Thursday, June 11, 2009

Eddie Murphy finds a mild success in Denver

Imagine a great movie. You'll have to do just that if you see "Imagine That" because this family-oriented Eddie Murphy comedy -- filmed in Denver --doesn't qualify as great by any standards I know. Still, it's easier to appreciate Murphy in this innocuous bit of fluff than in such crass noise machines as the woeful "Norbit."

Besides, "Imagine That" offers additional pleasures for those of us who live in the Mild (no typo intended) High City. I loved the shot in which the camera rose toward the top of Invesco Field and then rushed over the lip of the stadium. The westward view from City Park can be inspiring, the downtown skyline poised against a mountain backdrop. Yes, that's Union Station. Ditto the Millennium Bridge. Throw in a little Coors Field and you've got yourself a Denver-based movie with a middle-of-the-road flavor. If a brief scene involving Carmelo Anthony and Allen Iverson is outdated, so be it. "Imagine That" was shot in 2007, before anyone dreamed of Chauncey Billup's triumphant return to the Nuggets.

Yes, there's a movie that goes along with the Denver backdrop, and if I tell you that the city of Denver plays better than a predictable script by Ed Solomon and Chris Matheson, you'll know where I stand. Didn't hate it.

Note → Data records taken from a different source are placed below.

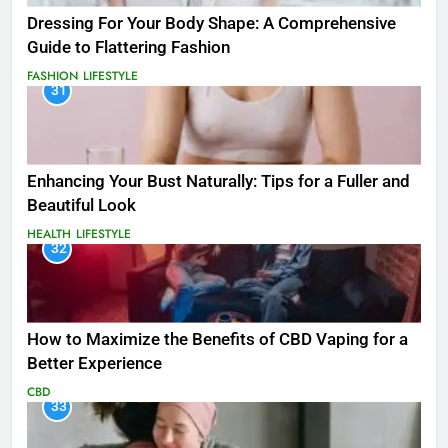
Dressing For Your Body Shape: A Comprehensive
Guide to Flattering Fashion
FASHION
LIFESTYLE
31
Enhancing Your Bust Naturally: Tips for a Fuller and
Beautiful Look
HEALTH
LIFESTYLE
32
How to Maximize the Benefits of CBD Vaping for a
Better Experience
CBD
33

Didn't love it.

"Imagine That" was directed by Karey Kirkpatrick, who has done lots of work in animation. He directed "Over the Hedge," and co-wrote several other animated movies, notably "Chicken Run" and "James and the Giant Peach." Here, Kirkpatrick avoids showy moves, allowing Murphy to carry the movie along with cute Yara Shahidi, who plays Olivia, his seven-year-old daughter.

As a workaholic dad who learns that his daughter's happiness is every bit as important as career advancement, Murphy only occasionally indulges his wild side. Mostly, he serves the material, which doesn't look as if it posed the greatest of creative challenges. Evan and his wife (Nicole Ari Parker) are separated. When Evan is forced to take care of his daughter for a week, his busy career as a financial advisor is disrupted.

The story's major conceit involves Olivia's security blanket. Olivia imagines that the blanket allows her to consult with a couple of magical princesses, who not only keep her company but also offer great advice on stock purchases. Trying to gain the upper hand on a business rival (Thomas Haden Church), Evan begins to take the blanket seriously. Amazingly, his already successful career gets even better.

More interested in warming the heart than in stimulating the mind, the screenplay turns Church's character into a human cartoon, a broker who specializes in wowing prospective clients with a ludicrous combination of Native American and New Age blather.

"Imagine That" spouts its own brand of blather, warning dads against opting for career over kids. That's a nice sentiment, but the movie has the benefit of last-minute plot contrivances that are beyond the reach of most real fathers.